The pipeline steps are as follows:
- Read and process immigration data utilizing state and city mapping. Perform cleaning, transformation of date information.
- Read and process us_demographics data, apply filtering, column renaming changing whitespaced column to underscore, perform cleaning on the city information.
- Read and process global_temperature_data, apply median imputation, clean.
- Utilize 1-3 steps clean dataframe to give create temporary views for applying spark sqls.

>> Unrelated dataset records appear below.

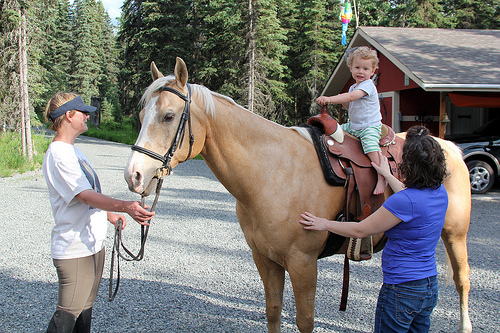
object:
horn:
[322, 96, 330, 111]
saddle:
[310, 101, 411, 218]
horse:
[125, 56, 473, 332]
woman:
[44, 91, 156, 333]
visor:
[48, 94, 97, 120]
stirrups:
[346, 234, 376, 261]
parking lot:
[0, 154, 499, 331]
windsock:
[337, 1, 354, 46]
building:
[316, 26, 500, 147]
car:
[454, 140, 500, 194]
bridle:
[131, 75, 194, 177]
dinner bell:
[442, 113, 451, 135]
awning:
[450, 91, 500, 107]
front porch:
[399, 89, 499, 137]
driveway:
[0, 124, 176, 167]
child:
[314, 45, 393, 194]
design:
[130, 95, 160, 165]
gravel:
[0, 134, 500, 332]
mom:
[300, 126, 450, 332]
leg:
[360, 131, 392, 194]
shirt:
[381, 183, 449, 285]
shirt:
[44, 143, 111, 254]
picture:
[78, 158, 101, 194]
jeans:
[374, 277, 438, 332]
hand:
[317, 96, 330, 105]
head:
[125, 56, 209, 198]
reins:
[109, 177, 163, 300]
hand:
[109, 212, 126, 229]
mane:
[141, 73, 218, 121]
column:
[438, 91, 448, 139]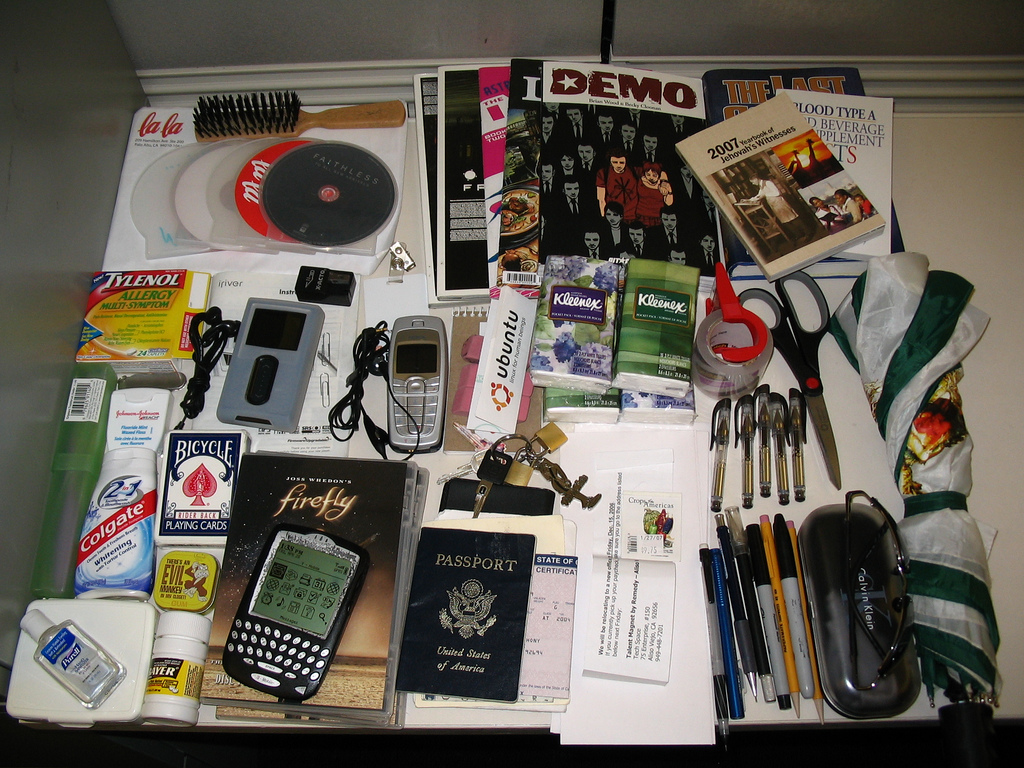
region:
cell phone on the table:
[378, 316, 451, 447]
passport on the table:
[389, 509, 532, 709]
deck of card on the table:
[147, 417, 246, 536]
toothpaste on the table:
[49, 423, 155, 591]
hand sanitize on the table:
[18, 610, 121, 713]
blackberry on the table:
[224, 512, 364, 696]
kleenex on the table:
[618, 255, 701, 455]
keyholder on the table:
[452, 418, 614, 533]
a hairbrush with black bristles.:
[189, 86, 408, 145]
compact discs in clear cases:
[126, 138, 401, 263]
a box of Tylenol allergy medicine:
[70, 262, 216, 367]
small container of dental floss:
[101, 380, 175, 457]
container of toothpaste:
[70, 440, 162, 596]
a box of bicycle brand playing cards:
[151, 427, 251, 546]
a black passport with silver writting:
[394, 524, 546, 708]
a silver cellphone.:
[381, 310, 452, 453]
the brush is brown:
[188, 92, 407, 140]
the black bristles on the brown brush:
[190, 91, 406, 140]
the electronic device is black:
[222, 525, 369, 696]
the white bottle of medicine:
[138, 607, 209, 728]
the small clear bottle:
[17, 607, 123, 709]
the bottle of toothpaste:
[74, 445, 163, 598]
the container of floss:
[105, 386, 176, 451]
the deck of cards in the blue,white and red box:
[156, 430, 246, 548]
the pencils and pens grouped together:
[700, 503, 825, 742]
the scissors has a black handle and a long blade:
[738, 266, 844, 491]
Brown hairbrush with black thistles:
[187, 83, 410, 147]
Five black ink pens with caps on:
[700, 377, 830, 518]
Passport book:
[383, 518, 546, 703]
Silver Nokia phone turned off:
[371, 306, 457, 455]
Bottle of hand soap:
[19, 601, 122, 713]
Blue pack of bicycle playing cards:
[152, 420, 247, 566]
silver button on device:
[319, 641, 329, 661]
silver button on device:
[304, 641, 325, 655]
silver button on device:
[300, 636, 310, 653]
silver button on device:
[286, 630, 302, 649]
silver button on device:
[304, 666, 320, 690]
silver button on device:
[297, 657, 313, 677]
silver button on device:
[253, 650, 288, 674]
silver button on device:
[244, 638, 258, 654]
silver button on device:
[241, 612, 252, 633]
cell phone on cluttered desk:
[385, 315, 449, 452]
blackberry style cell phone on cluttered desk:
[224, 523, 370, 711]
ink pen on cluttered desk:
[706, 398, 736, 515]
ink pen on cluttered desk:
[728, 390, 763, 514]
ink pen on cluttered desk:
[753, 379, 777, 501]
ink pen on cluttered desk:
[787, 387, 810, 505]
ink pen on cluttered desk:
[772, 393, 789, 510]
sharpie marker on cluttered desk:
[743, 518, 795, 722]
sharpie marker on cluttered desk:
[778, 534, 817, 706]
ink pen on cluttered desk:
[696, 539, 735, 751]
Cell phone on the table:
[209, 515, 381, 715]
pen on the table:
[733, 391, 754, 512]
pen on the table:
[710, 390, 731, 509]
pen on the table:
[770, 494, 809, 700]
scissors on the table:
[744, 264, 840, 503]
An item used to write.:
[707, 389, 718, 510]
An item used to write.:
[733, 392, 760, 525]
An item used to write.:
[768, 392, 803, 506]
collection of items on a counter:
[11, 60, 1020, 744]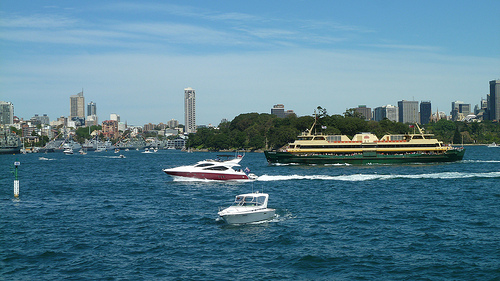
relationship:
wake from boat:
[253, 169, 498, 180] [162, 150, 256, 182]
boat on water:
[263, 121, 466, 164] [2, 148, 484, 278]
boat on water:
[217, 182, 275, 224] [2, 148, 484, 278]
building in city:
[181, 87, 196, 131] [3, 86, 205, 151]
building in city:
[69, 90, 85, 116] [3, 86, 205, 151]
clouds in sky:
[1, 0, 499, 129] [1, 0, 499, 128]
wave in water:
[181, 172, 498, 178] [2, 148, 484, 278]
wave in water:
[172, 172, 500, 182] [2, 148, 484, 278]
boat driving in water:
[204, 178, 285, 240] [302, 191, 422, 239]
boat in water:
[157, 152, 249, 191] [326, 151, 477, 240]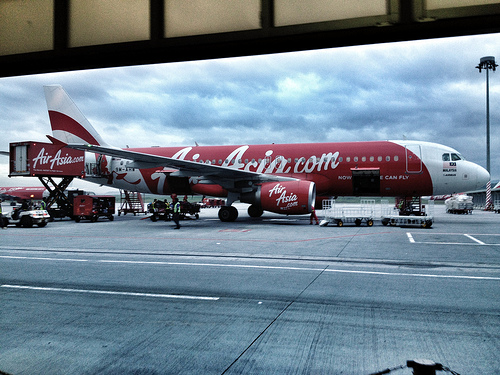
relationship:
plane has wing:
[44, 97, 497, 215] [123, 135, 309, 208]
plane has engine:
[44, 97, 497, 215] [269, 176, 324, 220]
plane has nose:
[44, 97, 497, 215] [455, 134, 499, 201]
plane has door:
[44, 97, 497, 215] [397, 137, 435, 174]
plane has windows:
[44, 97, 497, 215] [253, 138, 415, 184]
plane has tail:
[44, 97, 497, 215] [36, 80, 114, 175]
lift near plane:
[16, 132, 82, 224] [44, 97, 497, 215]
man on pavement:
[157, 181, 190, 219] [295, 281, 477, 370]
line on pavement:
[21, 287, 220, 313] [295, 281, 477, 370]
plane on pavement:
[44, 97, 497, 215] [295, 281, 477, 370]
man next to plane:
[157, 181, 190, 219] [44, 97, 497, 215]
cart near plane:
[34, 189, 134, 230] [44, 97, 497, 215]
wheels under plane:
[211, 196, 276, 234] [44, 97, 497, 215]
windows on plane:
[253, 138, 415, 184] [44, 97, 497, 215]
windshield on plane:
[451, 155, 459, 170] [44, 97, 497, 215]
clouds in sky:
[298, 86, 403, 138] [127, 27, 489, 132]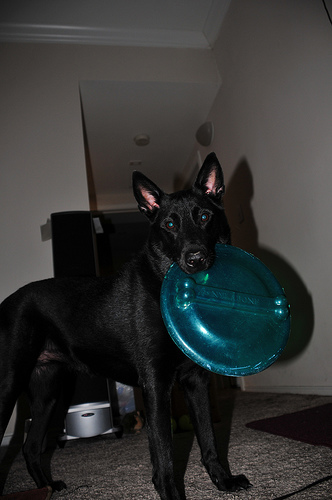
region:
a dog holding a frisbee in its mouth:
[1, 147, 292, 498]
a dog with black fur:
[0, 151, 250, 494]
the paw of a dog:
[205, 464, 251, 495]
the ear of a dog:
[191, 150, 225, 198]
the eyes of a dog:
[163, 210, 212, 231]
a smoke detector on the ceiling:
[133, 132, 152, 149]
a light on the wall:
[193, 120, 213, 146]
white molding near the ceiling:
[0, 20, 210, 52]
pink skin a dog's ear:
[202, 150, 222, 192]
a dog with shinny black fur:
[5, 149, 253, 496]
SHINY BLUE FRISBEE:
[162, 246, 296, 372]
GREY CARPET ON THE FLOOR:
[0, 394, 327, 492]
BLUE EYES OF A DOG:
[158, 210, 217, 231]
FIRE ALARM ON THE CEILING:
[133, 132, 151, 150]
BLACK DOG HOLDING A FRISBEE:
[4, 149, 308, 491]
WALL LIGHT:
[191, 118, 218, 147]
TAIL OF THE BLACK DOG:
[1, 393, 33, 483]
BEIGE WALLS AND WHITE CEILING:
[3, 1, 331, 168]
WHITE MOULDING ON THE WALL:
[0, 2, 230, 54]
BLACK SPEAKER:
[45, 205, 102, 277]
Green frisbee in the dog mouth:
[161, 238, 299, 378]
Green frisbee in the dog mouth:
[132, 158, 312, 450]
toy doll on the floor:
[117, 398, 151, 436]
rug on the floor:
[246, 380, 331, 461]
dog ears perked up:
[118, 151, 245, 216]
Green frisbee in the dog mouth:
[115, 138, 291, 382]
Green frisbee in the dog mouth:
[126, 156, 292, 380]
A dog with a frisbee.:
[2, 151, 291, 498]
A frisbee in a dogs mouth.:
[158, 242, 292, 377]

Utilize it to create and ingest the data models and write them as parquet for efficient storage and queries.
- Apply data quality check at each steps for checking nulls, correction of data format and data model ingestion counts.
spark-submit --packages saurfang:spark-sas7bdat:2.0.0-s_2.10 etl_spark.py
The helper module contains the setup for udf functions.
Ref: ETL
- Immigration Data: As understood from the span of the data, it should be updated in a monthly manner so that new informations are received into the data model.
- Global Temperature Data:
Since, our data model is looking to utilize to get temperature information, it is also better to get the information of the temperatures in daily manner. - Demographics Data:
This information can be updated every 1 year as this is more of a lookup table for further related information about the state. - Airport Information:
The airport information should be updated 2 years once since having a new airport would not be that frequent. However, it was observed that the airport information could not be mapped directly to immigration data. In the future, we should look to extract airport information into immigration data.
All of the data should be incrementally appended so that there is historical information available.
- If the data is increased by 100x:
For the project since spark is already utilized, it should be able to handle the incoming load. However, it should done in the cluster-mode and not in standalone-mode. - If the pipelines were run on daily basis by 7am.
In such a scenario, airflow or AWS Glue with scheduled triggered could be utilized. - If the database needed to be accessed by 100+ people.
Intially postgres database could be tested since it can also handle 100+ users. Parallely by benchmarking for some days, an estimate could be made based on the costs, and overhead of current setup and then a shift to Redshift can be good choice which is a Massive Parallel Processing cluster with features such as dist_key, sort_key and can handle user creations, authentication and access through user creation or role based in AWS.
- Building a dashboard on data model using streamlit or Quicksight.
- Understanding and implementing a serverless ETL pipeline on AWS.